Les hommes, fusent-ils Capitouls, étaient vite désarmés devant ces fléaux. Quand la menace se précisait, que les prières courantes semblaient sans effet, et que la situation s'aggravait, alors on " sortait " la statue de Notre-Dame-la-Noire. Une procession parcourait les rues, se dirigeant vers le lieu du sinistre, lieu qui, très souvent, fut la Garonne.
Depuis quand ? En 1637 on parle déjà d'un "ancien usage". A ces processions assistaient les Capitouls en Grande robe, avec leurs hautbois. La compagnie du guet assurait le service d'ordre. La Vierge Noire était parée de ses plus beaux atours. A côté des porteurs de la statue, quatre autres porteurs tenaient chacun une torche de cire de huit livres.

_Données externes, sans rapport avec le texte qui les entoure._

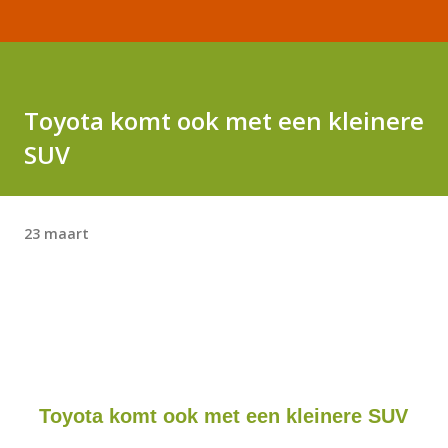
Toyota komt ook met een kleinere
SUV
23 maart
Toyota komt ook met een kleinere SUV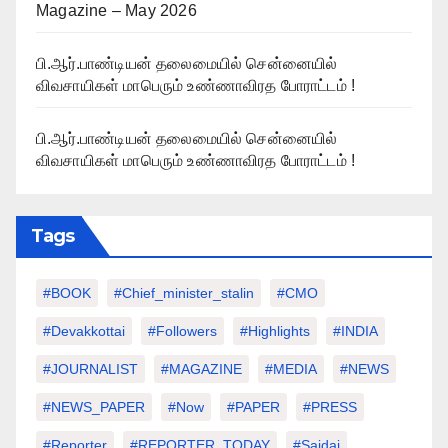
Magazine – May 2026
பி.ஆர்.பாண்டியன் தலைமையில் சென்னையில்
விவசாயிகள் மாபெரும் உண்ணாவிரத போராட்டம் !
பி.ஆர்.பாண்டியன் தலைமையில் சென்னையில்
விவசாயிகள் மாபெரும் உண்ணாவிரத போராட்டம் !
Tags
#BOOK
#chief_minister_stalin
#CMO
#devakkottai
#followers
#highlights
#INDIA
#JOURNALIST
#MAGAZINE
#MEDIA
#NEWS
#NEWS_PAPER
#Now
#PAPER
#PRESS
#Reporter
#REPORTER_TODAY
#saidai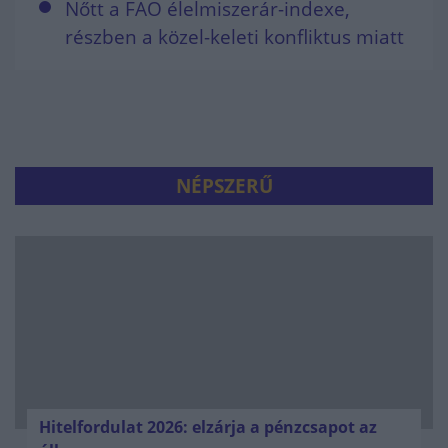
Nőtt a FAO élelmiszerár-indexe,
részben a közel-keleti konfliktus miatt
NÉPSZERŰ
Hitelfordulat 2026: elzárja a pénzcsapot az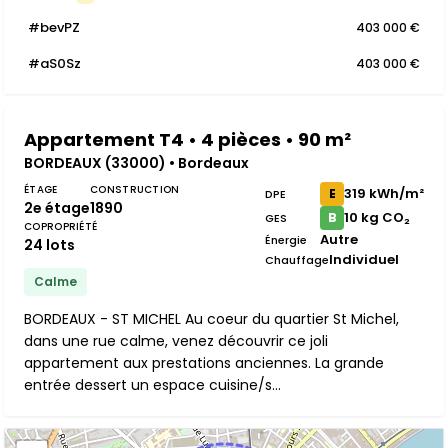
#bevPZ
403 000 €
#aS0Sz
403 000 €
Appartement T4 • 4 pièces • 90 m²
BORDEAUX (33000) • Bordeaux
ÉTAGE
CONSTRUCTION
319 kWh/m²
E
DPE
2e étage
1890
10 kg CO₂
B
GES
COPROPRIÉTÉ
Autre
Énergie
24 lots
Individuel
Chauffage
Calme
BORDEAUX - ST MICHEL Au coeur du quartier St Michel,
dans une rue calme, venez découvrir ce joli
appartement aux prestations anciennes. La grande
entrée dessert un espace cuisine/s...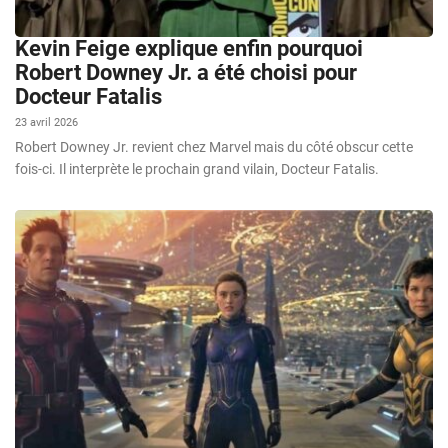
Kevin Feige explique enfin pourquoi
Robert Downey Jr. a été choisi pour
Docteur Fatalis
23 avril 2026
Robert Downey Jr. revient chez Marvel mais du côté obscur cette
fois-ci. Il interprète le prochain grand vilain, Docteur Fatalis.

Un mandement de l'Archevêque enjoignait aux communautés et aux paroisses d'assister aux cérémonies : solennité de la descente, grand messe, vêpres, procession... On prévoyait aussi l'exposition de la statue sur le grand autel pendant huit jours pour que le peuple puisse venir l'honorer dans son église, prier et dire son angoisse.
Il est certain qu'en cas d'incendie, cette procédure était quelque peu simplifiée. On s'empressait de porter la statue près du lieu du sinistre. Ainsi en fut-il en 1672, lors du grand incendie du faubourg Saint-Michel, qui avait pris une effroyable ampleur. Dès l'arrivée de la Vierge Noire, le vent d'autan cessa et l'incendie ne progressa plus. Lors des inondations de 1675 et de 1678 Notre-Dame la Noire fut portée processionnellement au Moulin du Château et à l'île de Tounis, encore épargnés mais gravement menacés. N'oublions pas qu'un moulin détruit, c'était la famine certaine.
Nous ne pouvons énumérer la très longue chronologie de ces "sorties" de la Vierge, mais n'oublions pas que la protection obtenue ne concernait pas seulement la ville, mais s'étendait à toute la campagne toulousaine, parfois bien au-delà.
Comment quitter cette incursion, bien incomplète, dans ce riche passé de notre ville, sans évoquer un autre aspect de la protection de la Vierge Noire ? C'est celle que sollicitaient les femmes en espérance de maternité, venues apaiser leurs craintes.
Que Notre-Dame-la-Noire reprenne le chemin du peuple, dans les magnifiques habits dont on l'a toujours parée.
L'action de la si vaillante association Estrambord Garones rend possible un tel retour.